DivIVA Distribution in Micromolded Spheroplasts and Protoplasts

To test the influence of cell wall curvature on the influence the localization of a polar protein, we studied the B. subtilis division protein DivIVA. DivIVA is a widely conserved membrane-associated protein in Gram-positive bacteria that participates in cell growth and division [49], [50]. Initially, we intended to use the angular microchannel approach to manipulate cell shape and DivIVA-GFP localization. However, we were unable to produce sufficient negative curvature using angular microchannels to influence DivIVA-GFP localization as has been shown in vivo and in silico (Fig. S4) [13], [14] We therefore expressed DivIVA-GFP ectopically in E. coli pKR196 and observed the polar localization of DivIVA-CFP fluorescence that is characteristic of the localization of this protein in B. subtilis cells. We grew E. coli pKR196 cells in the V-shaped microchannels described above and were unable to observe a correlation between DivIVA localization and the imposed curvature created by the microchannels (Figure S4). Presumably, channels with angles ≥30 degrees–corresponding to curvatures of ≤1 µm−1–may be too low to influence DivIVA localization [13], [14].

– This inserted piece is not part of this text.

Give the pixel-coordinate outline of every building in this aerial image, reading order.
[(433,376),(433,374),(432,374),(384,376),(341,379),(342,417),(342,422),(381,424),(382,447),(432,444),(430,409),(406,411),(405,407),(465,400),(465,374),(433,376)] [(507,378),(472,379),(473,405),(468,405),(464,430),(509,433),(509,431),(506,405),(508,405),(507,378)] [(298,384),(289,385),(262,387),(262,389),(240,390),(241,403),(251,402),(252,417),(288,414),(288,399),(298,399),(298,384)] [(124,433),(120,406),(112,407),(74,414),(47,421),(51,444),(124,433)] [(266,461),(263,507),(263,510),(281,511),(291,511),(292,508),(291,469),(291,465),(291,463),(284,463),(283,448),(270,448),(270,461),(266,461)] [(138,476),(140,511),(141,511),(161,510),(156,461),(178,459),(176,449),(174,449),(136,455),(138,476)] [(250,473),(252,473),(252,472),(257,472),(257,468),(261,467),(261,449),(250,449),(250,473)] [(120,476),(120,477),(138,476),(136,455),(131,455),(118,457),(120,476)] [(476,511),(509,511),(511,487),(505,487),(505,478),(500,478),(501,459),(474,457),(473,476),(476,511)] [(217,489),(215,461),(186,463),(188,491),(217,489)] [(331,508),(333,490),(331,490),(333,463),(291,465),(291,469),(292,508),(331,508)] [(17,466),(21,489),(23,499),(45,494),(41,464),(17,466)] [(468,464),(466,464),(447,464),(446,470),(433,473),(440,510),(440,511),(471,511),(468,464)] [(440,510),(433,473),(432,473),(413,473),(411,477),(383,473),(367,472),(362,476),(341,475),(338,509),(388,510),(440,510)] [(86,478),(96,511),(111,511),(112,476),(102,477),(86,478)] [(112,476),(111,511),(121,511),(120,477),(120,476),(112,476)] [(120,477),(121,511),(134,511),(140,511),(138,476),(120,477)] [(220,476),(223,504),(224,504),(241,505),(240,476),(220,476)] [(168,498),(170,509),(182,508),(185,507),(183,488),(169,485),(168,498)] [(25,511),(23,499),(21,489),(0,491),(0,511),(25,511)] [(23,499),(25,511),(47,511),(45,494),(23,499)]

To test whether DivIVA-CFP localizes to artificially curved bacterial membranes, we used a recently reported technique to control the shape of E. coli spheroplasts [28] and B. subtilis protoplasts to correlate protein fluorescence to imposed membrane curvature. We created spheroplasts and protoplasts from E. coli pKR196 and B. subtilis PE103 cells from the corresponding cell filaments and confined them in microchambers with a range of shapes/curvatures (Figure 3A). The flexibility of isolated spheroplasts and protoplasts is similar to giant unilamellar vesicles [51] and enables them adopt the imposed shape of the microchambers (Figure 3A). We segmented the confined spheroplasts and protoplasts and analyzed the fluorescence distribution of DivIVA-CFP as described previously [28]. We then analyzed the fluorescence intensity along the long axis of the microchambers (Figure 3B) and plotted the relative frequency of fluorescence versus the curvature along the spheroplast/protoplast membrane (Figure 3C). We defined the curvature as the highest curvature region of the microchambers.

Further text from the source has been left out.